Boston’s longstanding claim to be the Hub of the Universe gets some powerful support from Lake Street Dive, the eclectic band that opens the alfresco concert season at Thompson’s Point in Portland this Sunday. Although the four band members hail from different parts of the country, they all met while studying jazz 12 years ago at Boston’s New England Conservatory of Music.

That jazz pedigree is also reflected in Lake Street Dive’s distinctive music. Following jazz tradition, lead vocals are performed by a powerhouse female singer – Rachael Price. But her instrumental backing is country: Mike “McDuck” Olson on guitar, Bridget Kearney on upright bass and Mike Calabrese on drums.

Lake Street Dive was originally conceived as a side project for each of the four musicians, but recent success – including a contract with the prestigious Nonesuch label – propelled the band to full-time touring.

The band’s name was inspired by a street of sleazy bars in Olson’s hometown of Minneapolis, suggesting a honky-tonk sound.

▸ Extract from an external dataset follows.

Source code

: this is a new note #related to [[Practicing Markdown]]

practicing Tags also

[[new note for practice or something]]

Lake Street Dive mostly performs original numbers, with Kearney serving as the chief songwriter. Rolling Stone music critic Annie Licata describes their style: “They serve up pop with a timeless feel, incorporating heavy overtones of classic R&B and jazz.”

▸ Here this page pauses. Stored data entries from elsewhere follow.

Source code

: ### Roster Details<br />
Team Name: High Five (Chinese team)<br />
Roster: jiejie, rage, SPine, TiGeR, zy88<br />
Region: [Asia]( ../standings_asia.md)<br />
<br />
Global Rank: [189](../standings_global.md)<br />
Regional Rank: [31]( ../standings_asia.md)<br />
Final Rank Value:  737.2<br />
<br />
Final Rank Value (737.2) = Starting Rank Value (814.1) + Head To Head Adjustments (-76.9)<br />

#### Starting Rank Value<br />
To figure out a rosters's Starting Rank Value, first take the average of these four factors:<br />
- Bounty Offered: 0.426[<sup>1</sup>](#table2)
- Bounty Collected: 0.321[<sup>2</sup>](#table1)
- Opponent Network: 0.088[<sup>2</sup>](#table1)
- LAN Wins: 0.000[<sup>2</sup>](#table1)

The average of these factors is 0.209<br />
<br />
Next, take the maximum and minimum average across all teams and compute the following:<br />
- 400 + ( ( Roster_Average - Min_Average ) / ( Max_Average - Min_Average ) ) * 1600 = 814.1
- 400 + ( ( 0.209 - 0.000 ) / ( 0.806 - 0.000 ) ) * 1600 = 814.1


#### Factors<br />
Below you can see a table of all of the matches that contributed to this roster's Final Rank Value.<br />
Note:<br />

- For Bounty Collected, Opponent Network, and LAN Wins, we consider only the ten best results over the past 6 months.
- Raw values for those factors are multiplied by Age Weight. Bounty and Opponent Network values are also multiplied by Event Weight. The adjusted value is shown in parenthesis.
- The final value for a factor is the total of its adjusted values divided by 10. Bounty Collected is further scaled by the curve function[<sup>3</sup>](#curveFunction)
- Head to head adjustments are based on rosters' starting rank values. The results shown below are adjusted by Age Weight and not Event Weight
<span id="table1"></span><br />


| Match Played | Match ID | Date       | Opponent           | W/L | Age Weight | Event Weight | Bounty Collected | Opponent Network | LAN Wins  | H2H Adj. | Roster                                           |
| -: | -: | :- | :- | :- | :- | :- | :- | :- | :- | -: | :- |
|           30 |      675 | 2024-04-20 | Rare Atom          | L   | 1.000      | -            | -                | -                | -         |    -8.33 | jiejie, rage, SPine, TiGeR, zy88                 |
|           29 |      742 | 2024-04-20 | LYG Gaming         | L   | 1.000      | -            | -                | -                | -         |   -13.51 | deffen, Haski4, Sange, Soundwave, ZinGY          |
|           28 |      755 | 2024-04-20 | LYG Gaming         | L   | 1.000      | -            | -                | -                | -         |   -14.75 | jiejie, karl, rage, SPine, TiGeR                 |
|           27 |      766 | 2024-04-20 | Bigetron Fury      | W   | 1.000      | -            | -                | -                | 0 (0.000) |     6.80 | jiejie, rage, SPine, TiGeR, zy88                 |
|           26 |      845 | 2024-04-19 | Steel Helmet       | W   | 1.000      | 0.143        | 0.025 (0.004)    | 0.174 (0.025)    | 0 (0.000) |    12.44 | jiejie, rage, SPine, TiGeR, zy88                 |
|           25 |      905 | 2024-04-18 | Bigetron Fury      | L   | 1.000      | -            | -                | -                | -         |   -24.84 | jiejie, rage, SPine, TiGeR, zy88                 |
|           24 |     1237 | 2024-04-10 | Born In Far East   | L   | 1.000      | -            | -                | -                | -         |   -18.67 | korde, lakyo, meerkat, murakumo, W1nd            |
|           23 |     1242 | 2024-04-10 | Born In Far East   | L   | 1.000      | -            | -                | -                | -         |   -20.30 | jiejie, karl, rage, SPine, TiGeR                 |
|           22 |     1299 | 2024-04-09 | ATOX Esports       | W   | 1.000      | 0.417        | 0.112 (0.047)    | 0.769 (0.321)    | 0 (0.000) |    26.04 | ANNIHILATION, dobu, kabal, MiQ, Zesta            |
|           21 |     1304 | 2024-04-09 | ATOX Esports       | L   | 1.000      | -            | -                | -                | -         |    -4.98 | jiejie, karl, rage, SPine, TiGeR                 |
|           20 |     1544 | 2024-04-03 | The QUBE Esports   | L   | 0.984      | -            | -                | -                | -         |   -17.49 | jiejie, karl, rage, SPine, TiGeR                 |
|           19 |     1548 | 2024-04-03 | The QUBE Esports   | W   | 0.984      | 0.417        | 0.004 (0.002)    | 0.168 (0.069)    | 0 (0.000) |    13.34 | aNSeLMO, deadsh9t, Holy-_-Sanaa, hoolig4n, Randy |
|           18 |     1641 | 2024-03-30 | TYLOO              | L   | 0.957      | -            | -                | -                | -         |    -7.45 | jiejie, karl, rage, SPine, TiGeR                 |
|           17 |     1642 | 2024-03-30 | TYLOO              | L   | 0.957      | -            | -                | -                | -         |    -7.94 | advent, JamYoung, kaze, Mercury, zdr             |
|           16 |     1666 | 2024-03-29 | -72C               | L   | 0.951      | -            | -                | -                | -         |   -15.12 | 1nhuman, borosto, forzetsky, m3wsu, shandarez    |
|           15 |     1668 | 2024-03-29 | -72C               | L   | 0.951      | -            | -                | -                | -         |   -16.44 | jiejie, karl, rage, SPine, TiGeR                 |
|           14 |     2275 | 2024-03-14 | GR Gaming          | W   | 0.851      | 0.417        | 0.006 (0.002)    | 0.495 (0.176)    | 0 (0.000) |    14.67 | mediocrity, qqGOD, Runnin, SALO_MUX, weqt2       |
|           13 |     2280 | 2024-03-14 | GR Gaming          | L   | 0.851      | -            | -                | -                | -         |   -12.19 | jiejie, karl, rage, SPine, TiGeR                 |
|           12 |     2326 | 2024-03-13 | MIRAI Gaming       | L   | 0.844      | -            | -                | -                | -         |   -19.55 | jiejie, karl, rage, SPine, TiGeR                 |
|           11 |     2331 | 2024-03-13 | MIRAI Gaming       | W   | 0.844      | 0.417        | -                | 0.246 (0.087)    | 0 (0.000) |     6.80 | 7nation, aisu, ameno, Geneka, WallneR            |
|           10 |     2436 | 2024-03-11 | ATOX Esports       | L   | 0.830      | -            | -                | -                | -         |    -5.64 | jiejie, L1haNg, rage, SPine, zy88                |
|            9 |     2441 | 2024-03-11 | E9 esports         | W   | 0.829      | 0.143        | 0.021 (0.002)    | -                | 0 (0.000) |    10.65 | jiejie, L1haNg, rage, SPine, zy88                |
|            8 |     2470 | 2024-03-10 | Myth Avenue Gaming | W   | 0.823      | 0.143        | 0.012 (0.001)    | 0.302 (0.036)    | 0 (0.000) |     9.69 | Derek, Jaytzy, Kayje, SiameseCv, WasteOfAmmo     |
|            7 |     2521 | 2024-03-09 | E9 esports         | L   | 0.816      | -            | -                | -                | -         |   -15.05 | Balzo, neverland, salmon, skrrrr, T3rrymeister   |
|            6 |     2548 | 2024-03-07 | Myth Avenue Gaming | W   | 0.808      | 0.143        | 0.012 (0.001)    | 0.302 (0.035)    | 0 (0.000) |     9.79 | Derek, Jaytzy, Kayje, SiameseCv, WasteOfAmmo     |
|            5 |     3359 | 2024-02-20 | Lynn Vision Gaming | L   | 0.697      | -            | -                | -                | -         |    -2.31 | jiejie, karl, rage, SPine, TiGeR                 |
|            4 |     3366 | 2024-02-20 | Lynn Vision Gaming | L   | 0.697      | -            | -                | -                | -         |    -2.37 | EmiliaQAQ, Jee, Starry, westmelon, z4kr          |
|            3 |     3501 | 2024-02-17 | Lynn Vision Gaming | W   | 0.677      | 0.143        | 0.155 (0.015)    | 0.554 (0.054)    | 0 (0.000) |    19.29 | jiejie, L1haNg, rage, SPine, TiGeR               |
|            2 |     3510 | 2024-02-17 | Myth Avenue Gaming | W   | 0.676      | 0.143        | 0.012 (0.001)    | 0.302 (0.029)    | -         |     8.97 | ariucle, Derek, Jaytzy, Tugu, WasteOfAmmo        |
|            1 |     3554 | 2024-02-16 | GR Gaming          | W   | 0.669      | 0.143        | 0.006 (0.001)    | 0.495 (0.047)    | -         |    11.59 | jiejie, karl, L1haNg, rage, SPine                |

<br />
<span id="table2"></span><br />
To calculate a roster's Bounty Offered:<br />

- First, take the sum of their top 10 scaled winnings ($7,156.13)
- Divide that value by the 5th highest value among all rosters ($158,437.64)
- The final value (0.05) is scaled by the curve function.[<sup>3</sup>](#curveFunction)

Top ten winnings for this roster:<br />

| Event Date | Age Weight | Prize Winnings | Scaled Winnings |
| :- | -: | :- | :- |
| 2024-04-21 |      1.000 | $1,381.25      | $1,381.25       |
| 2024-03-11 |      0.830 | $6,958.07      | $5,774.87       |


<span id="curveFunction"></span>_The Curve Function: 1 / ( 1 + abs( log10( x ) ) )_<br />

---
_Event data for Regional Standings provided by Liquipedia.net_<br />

Catch Lake Street Dive at 6 p.m. May 29 at Thompson’s Point in Portland (near the Amtrak station). Call 956-6000.

Tricky Britches

The old-time string band sound is the stock in trade of Tricky Britches, a fine bluegrass ensemble that comprises four of greater Portland’s top roots musicians. Formed seven years ago, the foursome play clubs, concerts and festivals around this country and Europe, pleasing audiences with a mixture of old-time songs and new compositions that reflect those aesthetic values.

The four musicians are: Jed Bressette on guitar and upright bass, Seth Doyle on mandolin and guitar, Tyler Lienhardt on fiddle and Rich Bicknell on five-string banjo.

To date Tricky Britches has released two recordings and a third is coming out this week. A CD release show for their latest, “Comin’ on Hot,” with guest Putnam Smith is planned for 8 p.m. this Friday at One Longfellow Square, corner of State and Congress in Portland. Call 761-1757.

“Let it Be” is a Beatles tribute act that opens the summer season at Ogunquit Playhouse. From left are Chris McBurney as drummer Ringo Starr, Neil Candelora as bassist Paul McCartney, JT Curtis as lead guitarist George Harrison and Michael Gagliano as lead singer John Lennon.